SELECTED EXTRACT —
▽

Photo credit: Paul Putong/The United States Embassy for the photos
The Philippines is acknowledged to be the fifth most mineralized country in the world, with an estimated USD1 trillion in untapped reserves of copper, gold, nickel, zinc and silver. Recent statistics from the Mines and Geosciences Bureau (MGB) indicate that there are only 49 operating metallic mines, employing around 196,000 workers. In the first semester of 2022, total exports of minerals amounted to almost USD3.851 billion, with the Department of Environment and Natural Resources (DENR) placing the gross production value for large-scale metallic mining at PHP101.1 billion.
The mining industry has been characterized by a number of starts and stops, recognized as a growth driver, but also stymied by policy shifts that frustrate investors, particularly in the last decades. The pervading negative perception against mining among the general public, exacerbated by disinformation or outright “false news” has not helped.
The current administration has sent positive signals, particularly with strong statements in support of the mining industry, including from Finance Secretary Benjamin Diokno who has said that Finance Secretary Benjamin Diokno said that the “mining industry holds the greatest potential to be a key driver in our economic recovery and long-term growth, especially now that world metal prices are high. The Philippines, after all, is one of the world’s most richly endowed countries in terms of mineral resources.”
At the recent Indo-Pacific Business Forum on January 12 sponsored by the United States Embassy, I had the privilege of moderating a panel on “Supporting Critical Mineral Supply Chains for a Just Transition”. Indeed, coming on the heels on COP 27 [2022 United Nations Climate Change Conference or Conference of the Parties of the 27th United Nations Climate Change Conference], there is a renewed commitment across the globe to cutting greenhouse gas emissions and adapting to the impacts of climate change.

△

RECORDED INFORMATION —
▽

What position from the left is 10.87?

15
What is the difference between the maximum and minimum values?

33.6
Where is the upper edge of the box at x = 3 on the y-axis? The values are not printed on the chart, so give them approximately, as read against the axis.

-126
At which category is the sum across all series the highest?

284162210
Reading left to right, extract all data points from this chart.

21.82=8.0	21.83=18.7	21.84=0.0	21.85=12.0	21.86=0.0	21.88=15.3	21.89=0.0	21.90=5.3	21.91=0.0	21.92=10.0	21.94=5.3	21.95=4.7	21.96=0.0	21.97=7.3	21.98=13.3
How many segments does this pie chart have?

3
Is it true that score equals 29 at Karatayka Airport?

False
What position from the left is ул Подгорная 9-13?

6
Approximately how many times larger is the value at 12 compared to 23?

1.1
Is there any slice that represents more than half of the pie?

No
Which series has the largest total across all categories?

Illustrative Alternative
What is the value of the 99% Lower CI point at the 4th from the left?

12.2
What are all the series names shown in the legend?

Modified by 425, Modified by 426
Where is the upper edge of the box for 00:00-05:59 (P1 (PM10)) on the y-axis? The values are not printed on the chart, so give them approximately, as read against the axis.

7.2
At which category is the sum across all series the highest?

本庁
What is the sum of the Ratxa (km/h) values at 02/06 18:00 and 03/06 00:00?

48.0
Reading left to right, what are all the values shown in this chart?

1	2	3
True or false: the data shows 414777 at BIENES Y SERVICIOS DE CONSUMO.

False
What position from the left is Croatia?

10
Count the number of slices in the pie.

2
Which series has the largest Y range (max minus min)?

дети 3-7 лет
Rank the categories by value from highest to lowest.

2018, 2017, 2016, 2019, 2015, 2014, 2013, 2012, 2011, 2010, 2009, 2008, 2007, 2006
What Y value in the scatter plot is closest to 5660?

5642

△

CHECK YOUR UNDERSTANDING —
1. According to the text on Philippine mining, how many metallic mines are operating?
2. List the minerals that the text on Philippine mining names among the country's untapped reserves.
3. Please repeat the text on Philippine mining between "The mining industry has" and "has not helped.", inclusive.
Rely only on the text on Philippine mining, not on the entries.

COMPLETED EXERCISE —
1. 49

2. Copper, gold, nickel, zinc, silver

3.
The mining industry has been characterized by a number of starts and stops, recognized as a growth driver, but also stymied by policy shifts that frustrate investors, particularly in the last decades. The pervading negative perception against mining among the general public, exacerbated by disinformation or outright “false news” has not helped.